> **EXERCISE**
Look through the material below and copy exactly the lines from the line with "SOCHA !!! Vol. 5" to the line with "turista de 84 años, oriundo del estado de C", those two lines included.

[[ DATA UNDER STUDY open ]]

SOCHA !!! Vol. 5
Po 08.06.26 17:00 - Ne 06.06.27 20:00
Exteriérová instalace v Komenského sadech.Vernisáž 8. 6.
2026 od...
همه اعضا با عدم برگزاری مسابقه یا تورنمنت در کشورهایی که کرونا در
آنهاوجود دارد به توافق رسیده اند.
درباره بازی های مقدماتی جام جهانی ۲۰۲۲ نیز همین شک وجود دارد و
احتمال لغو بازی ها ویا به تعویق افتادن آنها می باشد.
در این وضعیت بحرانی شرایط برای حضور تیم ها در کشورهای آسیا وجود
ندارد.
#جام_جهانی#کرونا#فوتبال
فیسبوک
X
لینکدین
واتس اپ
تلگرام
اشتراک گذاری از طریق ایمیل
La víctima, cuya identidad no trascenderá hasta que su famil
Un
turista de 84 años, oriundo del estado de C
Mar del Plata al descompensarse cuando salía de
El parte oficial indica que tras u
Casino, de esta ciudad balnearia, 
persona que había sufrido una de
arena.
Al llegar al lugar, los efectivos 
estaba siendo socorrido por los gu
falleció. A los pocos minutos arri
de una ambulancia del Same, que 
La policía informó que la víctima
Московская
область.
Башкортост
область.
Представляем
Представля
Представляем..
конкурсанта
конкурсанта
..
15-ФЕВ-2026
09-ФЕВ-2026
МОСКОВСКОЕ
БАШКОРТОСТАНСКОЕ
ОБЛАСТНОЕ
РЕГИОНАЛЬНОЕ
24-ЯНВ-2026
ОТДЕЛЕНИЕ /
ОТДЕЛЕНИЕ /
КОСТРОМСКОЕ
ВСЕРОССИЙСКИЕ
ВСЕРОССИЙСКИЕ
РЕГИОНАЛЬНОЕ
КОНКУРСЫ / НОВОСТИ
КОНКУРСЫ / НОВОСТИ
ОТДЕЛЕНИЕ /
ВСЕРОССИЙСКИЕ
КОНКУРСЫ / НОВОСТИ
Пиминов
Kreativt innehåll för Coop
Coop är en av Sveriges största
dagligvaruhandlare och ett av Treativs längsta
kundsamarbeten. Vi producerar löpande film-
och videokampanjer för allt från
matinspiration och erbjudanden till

[[ DATA UNDER STUDY closed ]]
[[ DATA UNDER STUDY open ]]

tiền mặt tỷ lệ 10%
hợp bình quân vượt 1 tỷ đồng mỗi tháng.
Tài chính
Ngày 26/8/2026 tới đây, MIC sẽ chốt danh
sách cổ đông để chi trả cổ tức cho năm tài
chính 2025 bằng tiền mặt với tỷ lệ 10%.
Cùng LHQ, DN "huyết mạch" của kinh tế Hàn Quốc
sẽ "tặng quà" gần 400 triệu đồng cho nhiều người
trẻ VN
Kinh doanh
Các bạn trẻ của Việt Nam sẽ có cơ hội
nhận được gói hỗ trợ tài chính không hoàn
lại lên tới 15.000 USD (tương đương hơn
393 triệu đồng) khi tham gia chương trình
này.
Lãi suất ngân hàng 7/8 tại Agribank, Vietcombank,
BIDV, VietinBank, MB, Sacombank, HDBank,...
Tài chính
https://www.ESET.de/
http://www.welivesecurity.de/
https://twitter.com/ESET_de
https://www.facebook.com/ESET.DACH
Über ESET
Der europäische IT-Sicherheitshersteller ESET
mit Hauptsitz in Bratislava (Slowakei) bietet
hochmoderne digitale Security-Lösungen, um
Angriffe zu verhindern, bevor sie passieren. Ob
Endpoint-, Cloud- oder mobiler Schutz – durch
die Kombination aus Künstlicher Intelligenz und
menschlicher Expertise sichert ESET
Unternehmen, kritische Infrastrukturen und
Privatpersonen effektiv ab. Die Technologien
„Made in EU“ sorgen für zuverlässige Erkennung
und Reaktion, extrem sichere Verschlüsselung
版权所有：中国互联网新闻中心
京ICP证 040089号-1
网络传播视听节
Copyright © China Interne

[[ DATA UNDER STUDY closed ]]

> **RESULT**
SOCHA !!! Vol. 5
Po 08.06.26 17:00 - Ne 06.06.27 20:00
Exteriérová instalace v Komenského sadech.Vernisáž 8. 6.
2026 od...
همه اعضا با عدم برگزاری مسابقه یا تورنمنت در کشورهایی که کرونا در
آنهاوجود دارد به توافق رسیده اند.
درباره بازی های مقدماتی جام جهانی ۲۰۲۲ نیز همین شک وجود دارد و
احتمال لغو بازی ها ویا به تعویق افتادن آنها می باشد.
در این وضعیت بحرانی شرایط برای حضور تیم ها در کشورهای آسیا وجود
ندارد.
#جام_جهانی#کرونا#فوتبال
فیسبوک
X
لینکدین
واتس اپ
تلگرام
اشتراک گذاری از طریق ایمیل
La víctima, cuya identidad no trascenderá hasta que su famil
Un
turista de 84 años, oriundo del estado de C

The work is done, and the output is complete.